Ворчанье проползло в рядах. Разбрасывая людей, Моринец выбрался вперед.

— Нехай робит, — вопль не мог вырваться из могучего его тела, низкий голос дрожал, — нехай робит… чю долю он заест?..

— Мою, — сказал Житняк и засмеялся. Шаркая ногами, он подошел к Колывушке и подмигнул ему. — Цию ночку я с бабой переспал, — сказал горбун, — как вставать — баба оладий напекла, мы, как кабаны,

нашамались с нею, аж газ пущали…

Горбун умолк, смех его оборвался, кровь ушла из его лица.
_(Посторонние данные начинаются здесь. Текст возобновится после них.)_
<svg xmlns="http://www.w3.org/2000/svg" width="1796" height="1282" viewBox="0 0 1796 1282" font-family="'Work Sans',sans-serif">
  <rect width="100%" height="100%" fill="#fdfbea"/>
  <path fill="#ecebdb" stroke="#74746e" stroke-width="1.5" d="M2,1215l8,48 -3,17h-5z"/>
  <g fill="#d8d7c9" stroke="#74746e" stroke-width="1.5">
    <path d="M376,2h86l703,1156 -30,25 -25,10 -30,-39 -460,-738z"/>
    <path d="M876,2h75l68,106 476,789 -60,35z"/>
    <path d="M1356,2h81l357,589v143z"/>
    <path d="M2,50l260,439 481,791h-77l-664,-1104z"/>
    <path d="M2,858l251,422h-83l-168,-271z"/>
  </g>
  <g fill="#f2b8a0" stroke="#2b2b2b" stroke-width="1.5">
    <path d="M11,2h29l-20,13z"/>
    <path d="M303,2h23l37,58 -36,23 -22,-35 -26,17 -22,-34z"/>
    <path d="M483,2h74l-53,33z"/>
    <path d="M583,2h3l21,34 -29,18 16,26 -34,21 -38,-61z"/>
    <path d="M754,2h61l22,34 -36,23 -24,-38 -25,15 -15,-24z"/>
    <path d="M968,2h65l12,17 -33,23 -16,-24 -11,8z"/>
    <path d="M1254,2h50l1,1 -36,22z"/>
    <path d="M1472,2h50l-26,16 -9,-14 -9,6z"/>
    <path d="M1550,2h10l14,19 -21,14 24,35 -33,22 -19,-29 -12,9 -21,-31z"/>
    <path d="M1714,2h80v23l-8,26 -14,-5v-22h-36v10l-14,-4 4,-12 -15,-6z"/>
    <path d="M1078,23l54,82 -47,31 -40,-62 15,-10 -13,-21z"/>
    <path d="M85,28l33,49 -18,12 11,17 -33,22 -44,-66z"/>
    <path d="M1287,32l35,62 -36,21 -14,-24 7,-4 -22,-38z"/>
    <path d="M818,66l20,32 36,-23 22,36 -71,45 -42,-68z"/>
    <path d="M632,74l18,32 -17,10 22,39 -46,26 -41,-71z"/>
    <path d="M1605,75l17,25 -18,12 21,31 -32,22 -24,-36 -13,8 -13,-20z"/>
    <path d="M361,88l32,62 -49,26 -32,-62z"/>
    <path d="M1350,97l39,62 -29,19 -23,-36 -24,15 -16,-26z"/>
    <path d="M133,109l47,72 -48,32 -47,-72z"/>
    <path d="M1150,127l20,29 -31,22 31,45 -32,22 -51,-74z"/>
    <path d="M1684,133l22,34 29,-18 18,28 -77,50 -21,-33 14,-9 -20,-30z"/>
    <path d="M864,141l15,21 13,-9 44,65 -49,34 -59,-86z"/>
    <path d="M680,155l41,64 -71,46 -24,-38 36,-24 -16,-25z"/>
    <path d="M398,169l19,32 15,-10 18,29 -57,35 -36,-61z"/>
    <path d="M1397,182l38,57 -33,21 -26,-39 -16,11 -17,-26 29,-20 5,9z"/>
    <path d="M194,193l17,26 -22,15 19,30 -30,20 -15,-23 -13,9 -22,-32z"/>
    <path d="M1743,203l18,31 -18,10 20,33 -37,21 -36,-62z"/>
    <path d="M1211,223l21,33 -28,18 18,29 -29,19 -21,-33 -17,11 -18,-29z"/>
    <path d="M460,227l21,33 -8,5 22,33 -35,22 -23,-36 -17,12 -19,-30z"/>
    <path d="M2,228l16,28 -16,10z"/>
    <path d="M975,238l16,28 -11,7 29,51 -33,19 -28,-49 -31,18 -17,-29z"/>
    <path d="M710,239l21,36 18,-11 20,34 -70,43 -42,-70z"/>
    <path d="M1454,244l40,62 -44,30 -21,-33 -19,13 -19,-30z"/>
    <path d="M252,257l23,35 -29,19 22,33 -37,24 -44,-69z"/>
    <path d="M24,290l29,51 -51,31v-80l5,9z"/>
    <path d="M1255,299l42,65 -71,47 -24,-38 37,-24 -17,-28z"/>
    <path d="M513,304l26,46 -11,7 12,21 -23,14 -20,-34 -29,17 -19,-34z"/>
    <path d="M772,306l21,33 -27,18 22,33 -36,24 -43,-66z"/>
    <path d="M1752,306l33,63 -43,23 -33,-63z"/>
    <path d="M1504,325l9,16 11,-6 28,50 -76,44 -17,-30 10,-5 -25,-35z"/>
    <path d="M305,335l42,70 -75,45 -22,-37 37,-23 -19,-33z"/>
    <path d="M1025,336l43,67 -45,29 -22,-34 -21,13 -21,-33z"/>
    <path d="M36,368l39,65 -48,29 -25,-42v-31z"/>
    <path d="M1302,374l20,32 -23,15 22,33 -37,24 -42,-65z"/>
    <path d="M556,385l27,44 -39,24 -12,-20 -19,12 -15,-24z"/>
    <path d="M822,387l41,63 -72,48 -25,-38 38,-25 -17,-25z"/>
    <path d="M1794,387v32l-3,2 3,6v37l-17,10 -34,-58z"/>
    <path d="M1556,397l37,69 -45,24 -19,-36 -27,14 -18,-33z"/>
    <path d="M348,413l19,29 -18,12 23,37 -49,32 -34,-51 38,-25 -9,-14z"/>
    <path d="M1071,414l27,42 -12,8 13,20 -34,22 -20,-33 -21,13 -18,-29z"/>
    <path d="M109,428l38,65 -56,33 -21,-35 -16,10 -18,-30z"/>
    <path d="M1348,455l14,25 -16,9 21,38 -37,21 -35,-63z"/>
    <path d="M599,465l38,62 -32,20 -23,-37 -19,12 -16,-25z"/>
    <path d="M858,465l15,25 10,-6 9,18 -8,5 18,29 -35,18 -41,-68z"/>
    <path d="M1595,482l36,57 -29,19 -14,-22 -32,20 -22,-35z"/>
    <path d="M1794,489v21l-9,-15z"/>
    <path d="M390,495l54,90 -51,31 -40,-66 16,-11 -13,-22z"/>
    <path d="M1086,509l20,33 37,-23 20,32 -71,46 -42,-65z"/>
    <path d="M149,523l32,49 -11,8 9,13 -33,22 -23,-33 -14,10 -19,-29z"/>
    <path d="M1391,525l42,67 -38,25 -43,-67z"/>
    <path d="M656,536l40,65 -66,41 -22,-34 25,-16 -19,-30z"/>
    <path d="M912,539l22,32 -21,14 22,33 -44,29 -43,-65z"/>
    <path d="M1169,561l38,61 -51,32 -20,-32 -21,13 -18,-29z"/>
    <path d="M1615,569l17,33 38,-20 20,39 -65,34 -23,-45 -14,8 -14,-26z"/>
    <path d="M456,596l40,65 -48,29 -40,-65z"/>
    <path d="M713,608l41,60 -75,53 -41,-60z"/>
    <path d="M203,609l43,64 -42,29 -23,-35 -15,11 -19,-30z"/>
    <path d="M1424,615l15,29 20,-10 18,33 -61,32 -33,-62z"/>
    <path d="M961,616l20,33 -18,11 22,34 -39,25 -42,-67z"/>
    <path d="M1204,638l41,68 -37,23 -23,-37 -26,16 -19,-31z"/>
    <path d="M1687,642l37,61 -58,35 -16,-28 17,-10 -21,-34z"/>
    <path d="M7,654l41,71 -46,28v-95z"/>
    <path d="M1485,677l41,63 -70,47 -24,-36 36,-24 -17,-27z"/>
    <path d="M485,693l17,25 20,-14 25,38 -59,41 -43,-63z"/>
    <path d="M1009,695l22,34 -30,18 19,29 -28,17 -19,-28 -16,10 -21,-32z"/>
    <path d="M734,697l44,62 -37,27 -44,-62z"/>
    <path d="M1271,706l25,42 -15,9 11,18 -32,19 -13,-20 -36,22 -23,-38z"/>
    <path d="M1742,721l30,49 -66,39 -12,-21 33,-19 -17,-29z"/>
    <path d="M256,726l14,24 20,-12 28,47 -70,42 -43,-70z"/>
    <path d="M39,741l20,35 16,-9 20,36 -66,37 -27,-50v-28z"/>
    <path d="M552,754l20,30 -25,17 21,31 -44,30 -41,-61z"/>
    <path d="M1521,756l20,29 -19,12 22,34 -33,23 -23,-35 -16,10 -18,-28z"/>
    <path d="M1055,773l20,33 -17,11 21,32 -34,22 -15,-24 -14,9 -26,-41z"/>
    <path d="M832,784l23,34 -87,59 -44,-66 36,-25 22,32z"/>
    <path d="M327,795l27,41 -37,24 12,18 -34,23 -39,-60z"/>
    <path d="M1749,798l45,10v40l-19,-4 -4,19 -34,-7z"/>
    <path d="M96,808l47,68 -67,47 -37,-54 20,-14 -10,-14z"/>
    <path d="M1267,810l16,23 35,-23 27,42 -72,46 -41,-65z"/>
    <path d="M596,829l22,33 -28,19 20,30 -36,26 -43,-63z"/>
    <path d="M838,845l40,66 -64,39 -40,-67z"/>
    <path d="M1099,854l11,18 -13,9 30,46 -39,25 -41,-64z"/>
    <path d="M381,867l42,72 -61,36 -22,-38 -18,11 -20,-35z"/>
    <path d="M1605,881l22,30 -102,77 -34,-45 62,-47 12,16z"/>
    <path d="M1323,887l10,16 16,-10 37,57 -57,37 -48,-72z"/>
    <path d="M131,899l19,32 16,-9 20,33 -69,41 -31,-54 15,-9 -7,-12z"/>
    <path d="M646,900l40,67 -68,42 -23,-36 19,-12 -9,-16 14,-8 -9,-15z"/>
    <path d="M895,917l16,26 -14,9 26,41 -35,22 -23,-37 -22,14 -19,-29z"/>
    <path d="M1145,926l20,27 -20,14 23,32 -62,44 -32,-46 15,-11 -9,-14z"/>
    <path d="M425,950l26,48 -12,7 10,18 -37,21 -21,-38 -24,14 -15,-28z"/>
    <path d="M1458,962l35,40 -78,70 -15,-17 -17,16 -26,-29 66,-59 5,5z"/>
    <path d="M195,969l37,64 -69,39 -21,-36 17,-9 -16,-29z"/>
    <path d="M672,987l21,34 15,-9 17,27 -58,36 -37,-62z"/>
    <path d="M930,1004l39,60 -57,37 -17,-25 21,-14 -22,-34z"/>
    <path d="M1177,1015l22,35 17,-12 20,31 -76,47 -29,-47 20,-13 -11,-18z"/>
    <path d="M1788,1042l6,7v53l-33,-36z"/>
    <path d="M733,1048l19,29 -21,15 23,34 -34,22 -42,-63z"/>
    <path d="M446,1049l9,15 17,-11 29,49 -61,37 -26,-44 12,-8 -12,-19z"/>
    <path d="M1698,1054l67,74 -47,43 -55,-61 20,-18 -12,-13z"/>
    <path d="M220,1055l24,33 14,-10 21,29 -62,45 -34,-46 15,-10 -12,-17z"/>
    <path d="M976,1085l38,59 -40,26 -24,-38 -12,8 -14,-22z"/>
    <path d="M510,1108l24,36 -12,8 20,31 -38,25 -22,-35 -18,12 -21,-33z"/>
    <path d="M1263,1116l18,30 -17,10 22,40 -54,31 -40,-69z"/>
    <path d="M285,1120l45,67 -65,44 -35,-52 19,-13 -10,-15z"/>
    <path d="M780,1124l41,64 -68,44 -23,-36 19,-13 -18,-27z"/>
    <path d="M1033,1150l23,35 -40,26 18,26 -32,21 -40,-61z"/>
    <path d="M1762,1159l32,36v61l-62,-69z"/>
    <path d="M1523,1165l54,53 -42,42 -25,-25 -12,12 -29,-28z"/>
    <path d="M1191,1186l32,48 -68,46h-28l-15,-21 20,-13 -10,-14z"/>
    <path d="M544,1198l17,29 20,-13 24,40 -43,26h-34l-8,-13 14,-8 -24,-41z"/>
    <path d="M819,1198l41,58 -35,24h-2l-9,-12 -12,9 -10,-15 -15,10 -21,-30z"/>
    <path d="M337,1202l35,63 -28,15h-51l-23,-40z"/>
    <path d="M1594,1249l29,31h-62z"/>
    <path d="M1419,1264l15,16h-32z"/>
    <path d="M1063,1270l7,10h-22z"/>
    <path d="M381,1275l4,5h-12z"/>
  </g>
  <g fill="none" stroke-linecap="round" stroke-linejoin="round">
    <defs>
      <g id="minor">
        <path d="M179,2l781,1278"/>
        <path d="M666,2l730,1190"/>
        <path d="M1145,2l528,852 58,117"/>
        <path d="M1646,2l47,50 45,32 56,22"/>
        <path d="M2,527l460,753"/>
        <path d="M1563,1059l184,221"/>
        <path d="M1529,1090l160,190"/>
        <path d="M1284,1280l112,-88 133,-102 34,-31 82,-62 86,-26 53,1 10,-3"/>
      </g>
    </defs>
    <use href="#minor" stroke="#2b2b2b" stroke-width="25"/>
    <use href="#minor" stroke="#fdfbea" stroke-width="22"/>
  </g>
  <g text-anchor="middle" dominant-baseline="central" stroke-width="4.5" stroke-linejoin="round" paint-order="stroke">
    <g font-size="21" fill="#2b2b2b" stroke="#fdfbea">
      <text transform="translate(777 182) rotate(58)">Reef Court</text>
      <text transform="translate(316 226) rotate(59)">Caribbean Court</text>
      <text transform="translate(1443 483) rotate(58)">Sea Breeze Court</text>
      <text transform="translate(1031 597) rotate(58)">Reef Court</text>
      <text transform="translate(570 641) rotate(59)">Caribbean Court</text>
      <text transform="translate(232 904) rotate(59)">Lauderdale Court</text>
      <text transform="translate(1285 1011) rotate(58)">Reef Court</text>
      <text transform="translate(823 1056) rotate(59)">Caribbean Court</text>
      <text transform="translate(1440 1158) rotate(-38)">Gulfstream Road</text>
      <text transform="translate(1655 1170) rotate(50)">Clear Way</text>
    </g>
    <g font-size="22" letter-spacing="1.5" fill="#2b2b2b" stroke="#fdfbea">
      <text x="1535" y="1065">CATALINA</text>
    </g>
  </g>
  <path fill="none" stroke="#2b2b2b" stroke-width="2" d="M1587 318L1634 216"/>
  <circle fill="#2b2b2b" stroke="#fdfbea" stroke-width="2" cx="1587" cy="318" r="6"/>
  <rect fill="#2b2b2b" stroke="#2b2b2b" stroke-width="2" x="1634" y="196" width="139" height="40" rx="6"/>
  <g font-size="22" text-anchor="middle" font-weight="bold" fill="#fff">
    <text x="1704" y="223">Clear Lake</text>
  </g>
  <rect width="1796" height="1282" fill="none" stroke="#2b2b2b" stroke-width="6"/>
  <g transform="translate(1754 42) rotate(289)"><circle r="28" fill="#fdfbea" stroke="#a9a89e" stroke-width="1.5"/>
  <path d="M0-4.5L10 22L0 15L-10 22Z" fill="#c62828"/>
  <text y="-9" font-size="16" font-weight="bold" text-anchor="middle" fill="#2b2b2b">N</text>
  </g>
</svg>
— Ты к стенке нас ставить пришел, — сказал он тише, — ты тиранить нас пришел белой своей головой, мучить нас — только мы не станем мучиться, Ваня… Нам это — скука в настоящее время — мучиться.

Горбун придвигался на тонких вывороченных ногах. Что-то свистело в нем, как в птице.

— Тебя убить надо, — прошептал он, догадавшись, — я за пистолью пойду, унистожу тебя…

Лицо его просветлело, радуясь, он тронул руку Колывушки и кинулся в дом за дробовиком Тымыша. Колывушка, покачавшись на месте, двинулся. Серебряный свиток его головы уходил в клубящемся пролете хат. Ноги его путались, потом шаг стал тверже. Он повернул по дороге на Ксеньевку.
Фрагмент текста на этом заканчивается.